Content starts

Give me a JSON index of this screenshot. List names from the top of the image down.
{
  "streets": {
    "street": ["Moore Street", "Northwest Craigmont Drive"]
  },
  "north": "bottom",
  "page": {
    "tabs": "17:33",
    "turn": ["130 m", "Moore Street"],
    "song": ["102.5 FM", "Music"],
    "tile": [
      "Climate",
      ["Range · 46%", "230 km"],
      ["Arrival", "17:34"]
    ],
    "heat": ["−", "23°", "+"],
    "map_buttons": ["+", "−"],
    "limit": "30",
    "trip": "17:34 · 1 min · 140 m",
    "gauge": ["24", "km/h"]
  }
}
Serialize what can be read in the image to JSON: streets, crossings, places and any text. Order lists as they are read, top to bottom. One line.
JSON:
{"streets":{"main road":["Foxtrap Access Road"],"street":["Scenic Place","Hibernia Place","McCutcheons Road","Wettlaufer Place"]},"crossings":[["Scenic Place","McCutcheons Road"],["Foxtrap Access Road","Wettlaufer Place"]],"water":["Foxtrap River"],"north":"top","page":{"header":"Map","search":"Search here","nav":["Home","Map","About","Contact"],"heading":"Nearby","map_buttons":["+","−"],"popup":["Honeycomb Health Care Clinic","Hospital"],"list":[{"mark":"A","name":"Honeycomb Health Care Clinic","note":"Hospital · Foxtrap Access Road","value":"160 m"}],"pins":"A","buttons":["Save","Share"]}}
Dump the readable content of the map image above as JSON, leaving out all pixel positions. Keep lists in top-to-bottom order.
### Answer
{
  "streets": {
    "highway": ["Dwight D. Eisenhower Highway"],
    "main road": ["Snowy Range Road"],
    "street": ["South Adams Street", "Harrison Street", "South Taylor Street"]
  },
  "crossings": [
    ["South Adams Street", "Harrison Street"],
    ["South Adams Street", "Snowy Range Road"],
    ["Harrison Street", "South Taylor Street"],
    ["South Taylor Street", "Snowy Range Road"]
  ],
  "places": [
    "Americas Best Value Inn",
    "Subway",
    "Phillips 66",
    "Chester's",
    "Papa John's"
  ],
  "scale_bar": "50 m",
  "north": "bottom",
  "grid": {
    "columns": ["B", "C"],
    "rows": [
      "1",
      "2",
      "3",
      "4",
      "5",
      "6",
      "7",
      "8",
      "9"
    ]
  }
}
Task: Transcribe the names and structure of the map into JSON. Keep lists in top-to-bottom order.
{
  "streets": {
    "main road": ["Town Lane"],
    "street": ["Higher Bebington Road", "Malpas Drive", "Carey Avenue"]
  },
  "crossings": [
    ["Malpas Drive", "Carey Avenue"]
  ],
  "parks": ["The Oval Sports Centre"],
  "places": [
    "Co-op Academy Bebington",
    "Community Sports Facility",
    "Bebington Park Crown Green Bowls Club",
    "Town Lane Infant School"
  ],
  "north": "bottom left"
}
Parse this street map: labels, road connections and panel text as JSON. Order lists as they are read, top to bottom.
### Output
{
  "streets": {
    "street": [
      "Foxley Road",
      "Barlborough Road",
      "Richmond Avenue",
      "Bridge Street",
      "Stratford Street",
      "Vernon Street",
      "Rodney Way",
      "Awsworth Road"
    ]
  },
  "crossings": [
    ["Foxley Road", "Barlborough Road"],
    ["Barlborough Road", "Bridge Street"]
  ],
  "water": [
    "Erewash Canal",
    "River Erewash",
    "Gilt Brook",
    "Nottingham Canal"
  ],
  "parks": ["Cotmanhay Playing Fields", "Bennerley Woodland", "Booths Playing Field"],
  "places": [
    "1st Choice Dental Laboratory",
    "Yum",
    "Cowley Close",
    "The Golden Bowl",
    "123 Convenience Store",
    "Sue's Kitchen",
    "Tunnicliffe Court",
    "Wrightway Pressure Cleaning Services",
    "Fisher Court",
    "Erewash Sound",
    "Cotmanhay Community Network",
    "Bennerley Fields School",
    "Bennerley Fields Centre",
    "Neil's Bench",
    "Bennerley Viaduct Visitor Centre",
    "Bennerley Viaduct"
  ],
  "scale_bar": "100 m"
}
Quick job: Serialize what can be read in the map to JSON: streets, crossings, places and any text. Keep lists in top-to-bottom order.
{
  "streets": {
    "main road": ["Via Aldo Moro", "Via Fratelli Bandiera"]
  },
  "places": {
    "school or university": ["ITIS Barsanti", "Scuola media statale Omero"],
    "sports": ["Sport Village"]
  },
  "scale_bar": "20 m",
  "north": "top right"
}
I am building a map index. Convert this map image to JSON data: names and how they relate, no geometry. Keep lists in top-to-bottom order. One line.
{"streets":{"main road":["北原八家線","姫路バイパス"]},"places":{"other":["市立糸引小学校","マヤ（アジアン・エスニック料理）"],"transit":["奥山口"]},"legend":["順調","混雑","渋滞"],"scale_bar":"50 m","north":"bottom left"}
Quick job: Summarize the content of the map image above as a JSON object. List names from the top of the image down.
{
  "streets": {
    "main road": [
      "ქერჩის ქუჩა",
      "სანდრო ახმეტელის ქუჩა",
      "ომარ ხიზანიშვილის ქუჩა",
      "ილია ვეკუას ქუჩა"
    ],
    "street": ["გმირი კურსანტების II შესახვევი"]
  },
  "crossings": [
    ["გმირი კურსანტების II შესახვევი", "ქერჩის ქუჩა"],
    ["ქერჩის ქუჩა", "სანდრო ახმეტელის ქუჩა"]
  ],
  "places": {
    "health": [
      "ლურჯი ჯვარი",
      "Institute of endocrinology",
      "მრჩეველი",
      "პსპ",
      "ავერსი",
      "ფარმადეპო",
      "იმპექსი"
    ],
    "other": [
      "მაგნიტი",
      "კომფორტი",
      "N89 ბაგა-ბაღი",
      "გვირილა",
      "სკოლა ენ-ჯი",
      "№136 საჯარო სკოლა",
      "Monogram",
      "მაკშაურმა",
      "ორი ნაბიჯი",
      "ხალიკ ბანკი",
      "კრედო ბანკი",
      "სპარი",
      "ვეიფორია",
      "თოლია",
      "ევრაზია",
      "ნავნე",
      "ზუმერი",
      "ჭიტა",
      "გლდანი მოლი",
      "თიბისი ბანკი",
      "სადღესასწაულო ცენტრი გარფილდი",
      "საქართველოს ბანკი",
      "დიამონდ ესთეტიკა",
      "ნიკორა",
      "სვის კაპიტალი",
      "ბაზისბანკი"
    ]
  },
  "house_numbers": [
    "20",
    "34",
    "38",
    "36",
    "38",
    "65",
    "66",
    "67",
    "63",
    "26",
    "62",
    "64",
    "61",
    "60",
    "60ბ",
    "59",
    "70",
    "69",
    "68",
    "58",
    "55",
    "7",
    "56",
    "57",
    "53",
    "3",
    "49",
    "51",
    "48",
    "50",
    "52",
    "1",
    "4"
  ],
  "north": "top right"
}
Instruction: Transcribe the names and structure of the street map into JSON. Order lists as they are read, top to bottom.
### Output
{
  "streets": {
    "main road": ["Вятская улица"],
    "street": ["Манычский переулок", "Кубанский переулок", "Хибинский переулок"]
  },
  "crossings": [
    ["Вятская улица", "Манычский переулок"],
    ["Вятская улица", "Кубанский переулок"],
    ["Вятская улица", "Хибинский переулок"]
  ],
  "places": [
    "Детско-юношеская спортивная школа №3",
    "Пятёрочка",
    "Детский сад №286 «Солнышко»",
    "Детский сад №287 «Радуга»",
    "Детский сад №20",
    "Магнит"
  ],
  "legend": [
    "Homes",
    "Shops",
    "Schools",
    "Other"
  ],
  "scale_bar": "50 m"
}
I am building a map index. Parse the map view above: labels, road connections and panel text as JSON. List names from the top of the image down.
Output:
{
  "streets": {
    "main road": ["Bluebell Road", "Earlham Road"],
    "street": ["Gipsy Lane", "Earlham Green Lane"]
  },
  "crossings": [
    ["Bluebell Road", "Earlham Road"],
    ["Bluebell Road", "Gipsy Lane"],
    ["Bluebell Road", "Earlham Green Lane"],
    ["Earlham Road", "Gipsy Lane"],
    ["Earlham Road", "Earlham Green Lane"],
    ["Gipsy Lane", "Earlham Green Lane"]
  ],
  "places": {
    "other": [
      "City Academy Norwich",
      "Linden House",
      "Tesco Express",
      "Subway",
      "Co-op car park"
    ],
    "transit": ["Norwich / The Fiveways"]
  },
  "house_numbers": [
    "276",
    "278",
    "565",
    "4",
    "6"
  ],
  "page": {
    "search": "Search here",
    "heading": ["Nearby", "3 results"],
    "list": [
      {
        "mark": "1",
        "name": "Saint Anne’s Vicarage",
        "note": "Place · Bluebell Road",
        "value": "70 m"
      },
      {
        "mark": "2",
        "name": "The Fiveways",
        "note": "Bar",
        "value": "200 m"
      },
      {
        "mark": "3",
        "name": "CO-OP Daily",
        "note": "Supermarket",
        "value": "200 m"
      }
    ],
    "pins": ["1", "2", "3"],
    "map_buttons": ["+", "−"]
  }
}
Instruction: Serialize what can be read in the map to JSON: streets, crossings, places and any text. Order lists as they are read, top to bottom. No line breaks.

Content ends

TASK: Your answer must consist of every line in the listing that contains "labels".

SOLUTION TO THE PROBLEM:
Parse this street map: labels, road connections and panel text as JSON. Order lists as they are read, top to bottom.
I am building a map index. Parse the map view above: labels, road connections and panel text as JSON. List names from the top of the image down.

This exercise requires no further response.